[Excerpt from a dataset]
⁂
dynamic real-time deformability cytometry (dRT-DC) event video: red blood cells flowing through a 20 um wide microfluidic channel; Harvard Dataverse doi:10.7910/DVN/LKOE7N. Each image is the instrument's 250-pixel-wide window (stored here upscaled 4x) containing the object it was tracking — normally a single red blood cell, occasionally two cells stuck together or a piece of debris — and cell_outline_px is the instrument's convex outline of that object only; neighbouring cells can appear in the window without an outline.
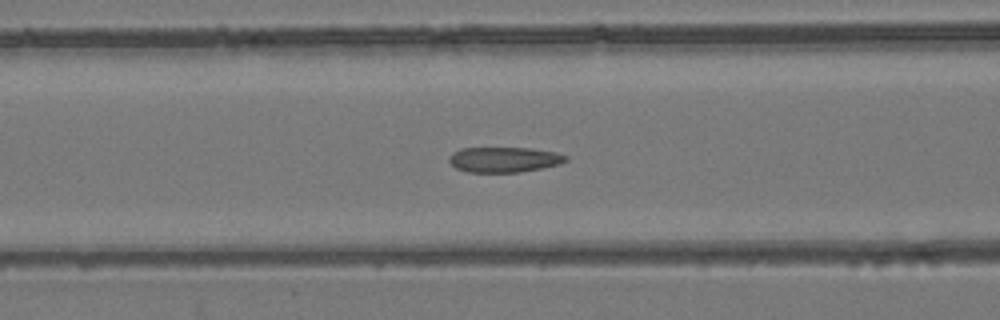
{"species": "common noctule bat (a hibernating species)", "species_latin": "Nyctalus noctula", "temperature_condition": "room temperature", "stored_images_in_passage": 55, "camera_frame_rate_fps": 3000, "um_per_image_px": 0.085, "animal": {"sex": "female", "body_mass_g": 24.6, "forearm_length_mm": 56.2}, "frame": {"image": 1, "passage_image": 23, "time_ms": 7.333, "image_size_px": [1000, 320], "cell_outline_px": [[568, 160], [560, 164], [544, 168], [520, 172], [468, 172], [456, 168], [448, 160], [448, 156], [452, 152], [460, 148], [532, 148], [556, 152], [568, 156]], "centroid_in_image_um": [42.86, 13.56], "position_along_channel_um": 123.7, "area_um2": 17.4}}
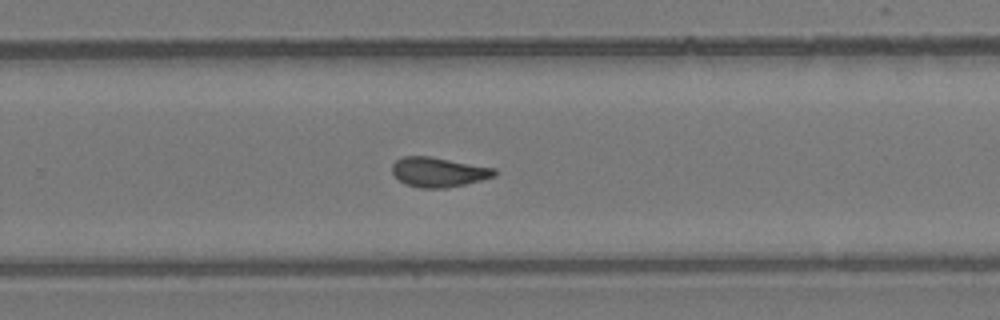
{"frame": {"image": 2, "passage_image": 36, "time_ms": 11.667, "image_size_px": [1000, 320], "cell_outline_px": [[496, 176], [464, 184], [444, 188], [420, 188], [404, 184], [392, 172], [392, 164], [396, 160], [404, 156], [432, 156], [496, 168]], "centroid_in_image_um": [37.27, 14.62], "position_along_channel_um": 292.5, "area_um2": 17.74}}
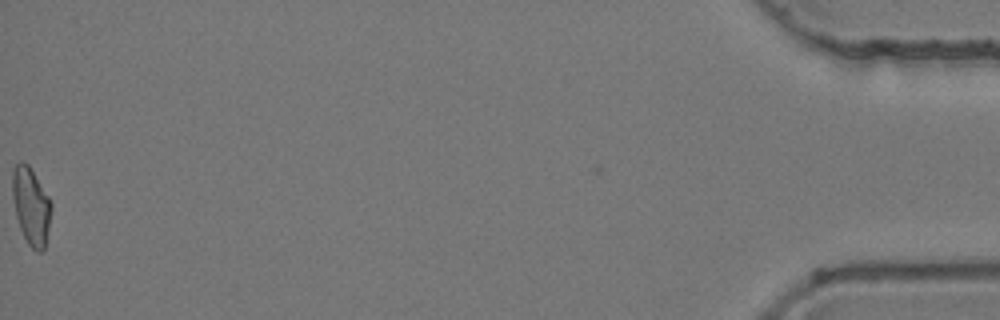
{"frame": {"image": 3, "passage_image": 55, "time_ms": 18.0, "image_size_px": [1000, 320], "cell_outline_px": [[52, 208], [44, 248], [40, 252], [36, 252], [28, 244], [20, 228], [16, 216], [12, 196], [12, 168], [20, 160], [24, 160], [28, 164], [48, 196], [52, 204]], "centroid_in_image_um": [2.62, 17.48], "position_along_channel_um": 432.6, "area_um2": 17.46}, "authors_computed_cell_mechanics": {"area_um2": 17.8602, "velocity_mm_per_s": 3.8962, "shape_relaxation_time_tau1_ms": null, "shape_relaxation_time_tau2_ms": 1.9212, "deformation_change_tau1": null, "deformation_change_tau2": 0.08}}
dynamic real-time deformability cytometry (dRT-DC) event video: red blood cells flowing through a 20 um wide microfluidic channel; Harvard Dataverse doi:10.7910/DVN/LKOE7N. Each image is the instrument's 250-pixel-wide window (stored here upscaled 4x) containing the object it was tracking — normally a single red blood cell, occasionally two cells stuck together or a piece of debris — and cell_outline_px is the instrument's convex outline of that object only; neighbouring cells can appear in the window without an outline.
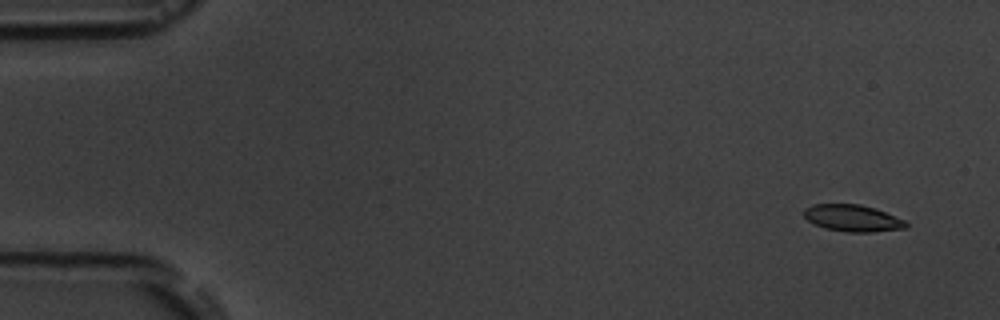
⁂
### WHAT THE TASK ASKS
Without the pictures, write out all of the material exactly.

### SOLVED EXERCISE
dynamic real-time deformability cytometry (dRT-DC) event video: red blood cells flowing through a 20 um wide microfluidic channel; Harvard Dataverse doi:10.7910/DVN/LKOE7N. Each image is the instrument's 250-pixel-wide window (stored here upscaled 4x) containing the object it was tracking — normally a single red blood cell, occasionally two cells stuck together or a piece of debris — and cell_outline_px is the instrument's convex outline of that object only; neighbouring cells can appear in the window without an outline.
{"species": "common noctule bat (a hibernating species)", "species_latin": "Nyctalus noctula", "temperature_condition": "room temperature", "stored_images_in_passage": 55, "camera_frame_rate_fps": 3000, "um_per_image_px": 0.085, "animal": {"sex": "female", "body_mass_g": 24.6, "forearm_length_mm": 56.2}, "frame": {"image": 1, "passage_image": 23, "time_ms": 7.333, "image_size_px": [1000, 320], "cell_outline_px": [[568, 160], [560, 164], [544, 168], [520, 172], [468, 172], [456, 168], [448, 160], [448, 156], [452, 152], [460, 148], [532, 148], [556, 152], [568, 156]], "centroid_in_image_um": [42.86, 13.56], "position_along_channel_um": 123.7, "area_um2": 17.4}}
{"frame": {"image": 2, "passage_image": 36, "time_ms": 11.667, "image_size_px": [1000, 320], "cell_outline_px": [[496, 176], [464, 184], [444, 188], [420, 188], [404, 184], [392, 172], [392, 164], [396, 160], [404, 156], [432, 156], [496, 168]], "centroid_in_image_um": [37.27, 14.62], "position_along_channel_um": 292.5, "area_um2": 17.74}}
{"frame": {"image": 3, "passage_image": 55, "time_ms": 18.0, "image_size_px": [1000, 320], "cell_outline_px": [[52, 208], [44, 248], [40, 252], [36, 252], [28, 244], [20, 228], [16, 216], [12, 196], [12, 168], [20, 160], [24, 160], [28, 164], [48, 196], [52, 204]], "centroid_in_image_um": [2.62, 17.48], "position_along_channel_um": 432.6, "area_um2": 17.46}, "authors_computed_cell_mechanics": {"area_um2": 17.8602, "velocity_mm_per_s": 3.8962, "shape_relaxation_time_tau1_ms": null, "shape_relaxation_time_tau2_ms": 1.9212, "deformation_change_tau1": null, "deformation_change_tau2": 0.08}}
dynamic real-time deformability cytometry (dRT-DC) event video: red blood cells flowing through a 20 um wide microfluidic channel; Harvard Dataverse doi:10.7910/DVN/LKOE7N. Each image is the instrument's 250-pixel-wide window (stored here upscaled 4x) containing the object it was tracking — normally a single red blood cell, occasionally two cells stuck together or a piece of debris — and cell_outline_px is the instrument's convex outline of that object only; neighbouring cells can appear in the window without an outline.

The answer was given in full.